◆ Exercise data
+===+

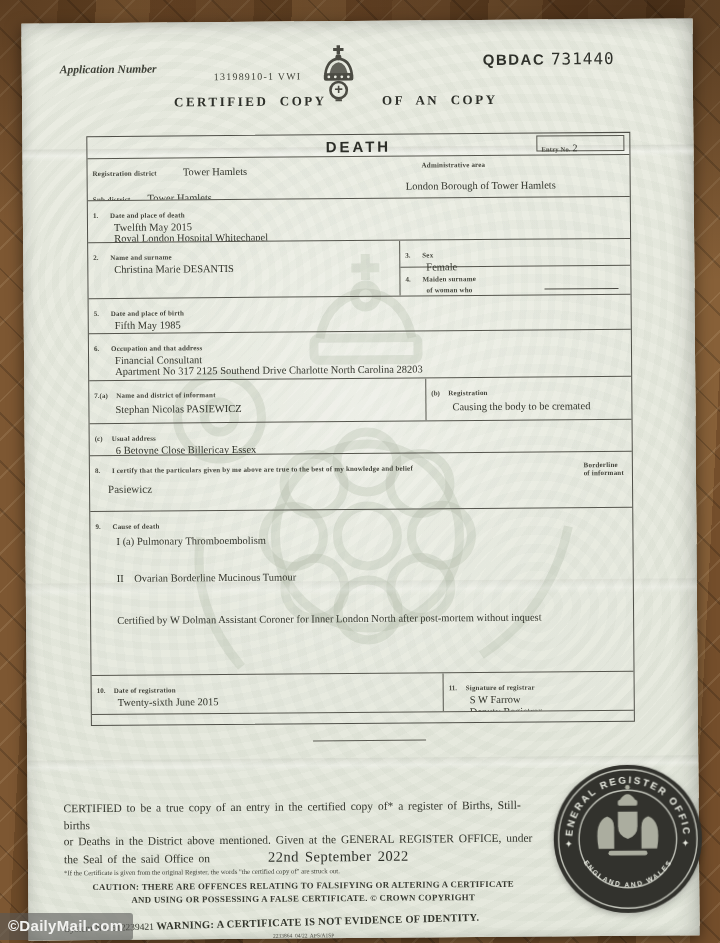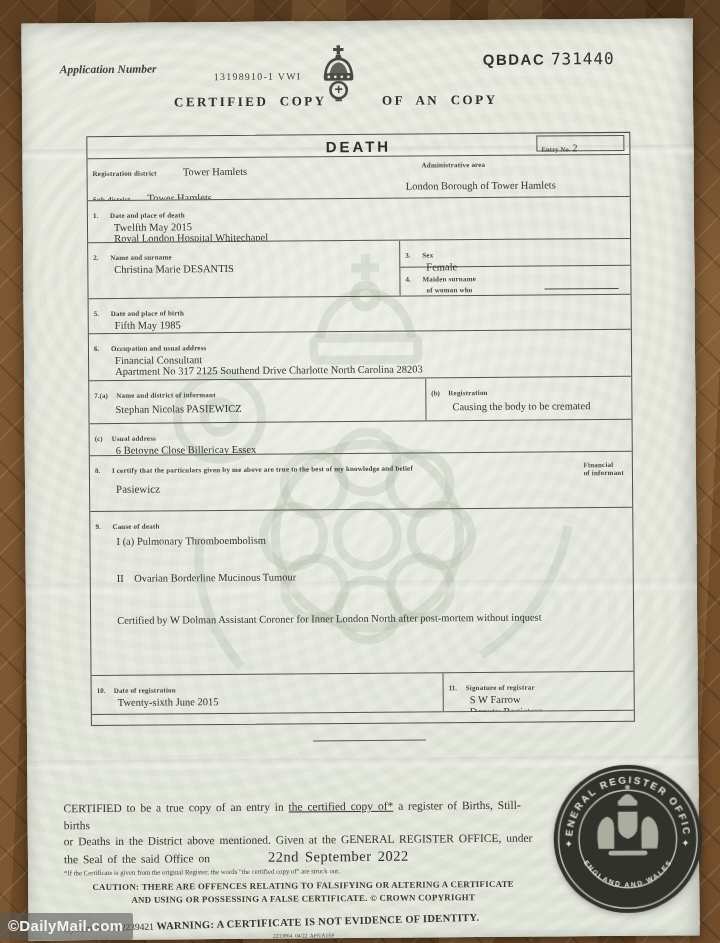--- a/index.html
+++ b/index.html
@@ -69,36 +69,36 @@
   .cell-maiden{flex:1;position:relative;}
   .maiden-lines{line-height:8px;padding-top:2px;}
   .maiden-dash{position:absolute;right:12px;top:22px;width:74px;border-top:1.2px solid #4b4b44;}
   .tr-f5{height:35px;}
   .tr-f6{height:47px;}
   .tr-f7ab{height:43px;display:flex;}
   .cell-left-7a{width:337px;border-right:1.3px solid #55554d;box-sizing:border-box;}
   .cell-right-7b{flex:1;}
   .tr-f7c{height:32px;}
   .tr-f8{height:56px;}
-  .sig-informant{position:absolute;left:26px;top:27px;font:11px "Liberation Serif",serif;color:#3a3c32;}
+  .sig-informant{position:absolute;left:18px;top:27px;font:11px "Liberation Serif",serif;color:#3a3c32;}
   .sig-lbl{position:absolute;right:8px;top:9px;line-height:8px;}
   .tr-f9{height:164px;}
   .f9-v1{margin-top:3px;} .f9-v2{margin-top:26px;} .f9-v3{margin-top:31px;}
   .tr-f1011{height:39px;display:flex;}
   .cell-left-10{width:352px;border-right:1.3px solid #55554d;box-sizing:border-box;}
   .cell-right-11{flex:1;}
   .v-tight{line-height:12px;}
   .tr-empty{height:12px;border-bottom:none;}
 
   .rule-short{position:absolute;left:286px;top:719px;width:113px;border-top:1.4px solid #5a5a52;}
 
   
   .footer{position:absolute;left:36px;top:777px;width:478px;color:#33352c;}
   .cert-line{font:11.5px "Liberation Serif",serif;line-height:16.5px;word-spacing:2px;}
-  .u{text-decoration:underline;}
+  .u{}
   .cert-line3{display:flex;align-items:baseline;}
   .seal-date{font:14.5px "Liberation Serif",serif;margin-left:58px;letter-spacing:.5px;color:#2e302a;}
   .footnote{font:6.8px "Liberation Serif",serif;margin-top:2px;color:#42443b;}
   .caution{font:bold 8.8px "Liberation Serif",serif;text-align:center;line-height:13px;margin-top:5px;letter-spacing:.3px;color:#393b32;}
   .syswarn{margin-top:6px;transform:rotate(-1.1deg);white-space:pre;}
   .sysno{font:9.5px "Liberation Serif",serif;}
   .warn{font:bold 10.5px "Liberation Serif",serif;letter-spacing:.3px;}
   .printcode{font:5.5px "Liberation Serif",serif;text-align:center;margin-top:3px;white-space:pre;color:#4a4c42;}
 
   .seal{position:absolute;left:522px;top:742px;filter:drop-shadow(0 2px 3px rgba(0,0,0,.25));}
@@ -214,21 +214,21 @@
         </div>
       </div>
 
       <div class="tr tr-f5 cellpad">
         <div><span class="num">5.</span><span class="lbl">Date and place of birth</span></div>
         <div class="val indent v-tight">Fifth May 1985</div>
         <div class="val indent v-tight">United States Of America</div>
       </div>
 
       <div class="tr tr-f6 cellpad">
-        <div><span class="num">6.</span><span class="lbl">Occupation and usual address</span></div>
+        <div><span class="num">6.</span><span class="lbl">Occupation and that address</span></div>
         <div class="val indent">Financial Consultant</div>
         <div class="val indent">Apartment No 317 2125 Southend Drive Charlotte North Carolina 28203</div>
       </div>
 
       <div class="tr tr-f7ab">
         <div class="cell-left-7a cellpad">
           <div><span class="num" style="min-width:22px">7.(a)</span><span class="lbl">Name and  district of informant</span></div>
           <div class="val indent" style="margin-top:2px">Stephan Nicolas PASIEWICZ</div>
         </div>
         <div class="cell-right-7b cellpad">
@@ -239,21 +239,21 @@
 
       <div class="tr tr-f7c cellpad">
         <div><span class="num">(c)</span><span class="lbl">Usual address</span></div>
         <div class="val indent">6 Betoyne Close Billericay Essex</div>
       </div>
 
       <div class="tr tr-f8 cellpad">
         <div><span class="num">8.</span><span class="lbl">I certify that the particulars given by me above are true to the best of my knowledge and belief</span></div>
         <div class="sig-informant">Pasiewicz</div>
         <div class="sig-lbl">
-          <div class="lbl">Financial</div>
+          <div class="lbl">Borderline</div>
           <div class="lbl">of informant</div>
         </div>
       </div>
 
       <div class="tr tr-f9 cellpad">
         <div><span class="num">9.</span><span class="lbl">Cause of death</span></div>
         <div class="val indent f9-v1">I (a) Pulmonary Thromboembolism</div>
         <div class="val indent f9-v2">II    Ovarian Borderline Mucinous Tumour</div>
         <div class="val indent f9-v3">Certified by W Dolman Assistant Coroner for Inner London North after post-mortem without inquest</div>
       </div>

+===+

◆ Exercise objective
Could you say how many lines of the entries contain the string "display"? Only the number should be given.

◆ Answer area
3